__Aufgabe__. Wie lautet laut dem Textauszug das Motto des heurigen Carinthischen Sommers?

Nach Michael Ebertz ist die Zeit vorüber, wonach die Kirche als Gnadenanstalt alle Gnade ausschüttet, und für das Leben danach ihre Sendung erfüllt sieht. Auch sind heute viele vom Nebensächlichen des Religiösen endgültig satt und sagen still und leise „exit“, und nicht mehr lautstark „voice“, so ein amerikanischer Soziologe.

Heute sind wir in einer erfahrungssüchtigen Zeit und verfehlen doch unsere Bestimmung. Dieses Wort erhorchen, das Gott in uns hineingesprochen hat, wie es Romano Guardini so treffend nennt, also die Bestimmung, das ist das Eine. Das Andere ist dieses „sursum corda“, "empor die Herzen", für diese Erinnerung müssten wir der Kirche dankbar sein, meint Henri de Lubac. Das Motto des heurigen Carinthischen Sommers lautet 'bewegt': Im Geist und in der Seele bewegt bleiben, in Bewegung kommen, daran müssen wir immer neu arbeiten, müssen wir neue Arten suchen, um wieder christlichen Geist und Sauerstoff zu atmen, das ist eine der Kernaufgaben des Priesters, gestern wie heute.

__Einträge__.
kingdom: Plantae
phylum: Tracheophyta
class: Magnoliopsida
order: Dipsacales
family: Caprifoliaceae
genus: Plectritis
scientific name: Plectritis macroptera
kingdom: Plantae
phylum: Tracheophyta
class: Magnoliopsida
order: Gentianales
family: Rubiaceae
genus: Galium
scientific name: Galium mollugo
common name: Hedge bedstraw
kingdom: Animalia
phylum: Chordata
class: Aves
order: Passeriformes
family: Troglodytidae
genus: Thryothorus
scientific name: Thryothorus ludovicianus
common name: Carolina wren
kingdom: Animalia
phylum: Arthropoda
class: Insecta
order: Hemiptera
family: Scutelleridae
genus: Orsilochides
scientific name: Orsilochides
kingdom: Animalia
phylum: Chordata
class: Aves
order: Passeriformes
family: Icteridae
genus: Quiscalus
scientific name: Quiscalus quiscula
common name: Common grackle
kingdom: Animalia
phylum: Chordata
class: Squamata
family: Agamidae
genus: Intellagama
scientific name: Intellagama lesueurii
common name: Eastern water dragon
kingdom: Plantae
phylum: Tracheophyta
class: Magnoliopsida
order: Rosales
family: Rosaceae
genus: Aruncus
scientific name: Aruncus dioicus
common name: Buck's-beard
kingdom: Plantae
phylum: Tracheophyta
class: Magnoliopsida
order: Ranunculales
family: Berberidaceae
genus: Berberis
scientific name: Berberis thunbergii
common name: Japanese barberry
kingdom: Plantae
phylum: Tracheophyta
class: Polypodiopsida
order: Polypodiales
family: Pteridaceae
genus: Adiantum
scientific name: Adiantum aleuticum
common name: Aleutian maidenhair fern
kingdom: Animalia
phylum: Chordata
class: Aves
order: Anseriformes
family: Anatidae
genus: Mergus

__Antwort__. Das Motto lautet „bewegt“.